◆ **To-do item**
Exclude the pictures, then repeat the remaining data exactly.

[Source data]

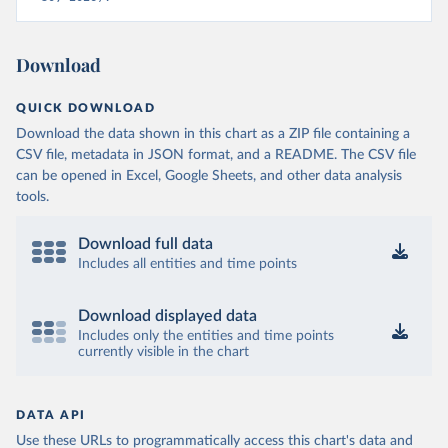
Download
QUICK DOWNLOAD
Download the data shown in this chart as a ZIP file containing a
CSV file, metadata in JSON format, and a README. The CSV file
can be opened in Excel, Google Sheets, and other data analysis
tools.
Download full data
Includes all entities and time points
Download displayed data
Includes only the entities and time points
currently visible in the chart
DATA API
Use these URLs to programmatically access this chart's data and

◆ **Solution to the problem**
Download
QUICK DOWNLOAD
Download the data shown in this chart as a ZIP file containing a
CSV file, metadata in JSON format, and a README. The CSV file
can be opened in Excel, Google Sheets, and other data analysis
tools.
Download full data
Includes all entities and time points
Download displayed data
Includes only the entities and time points
currently visible in the chart
DATA API
Use these URLs to programmatically access this chart's data and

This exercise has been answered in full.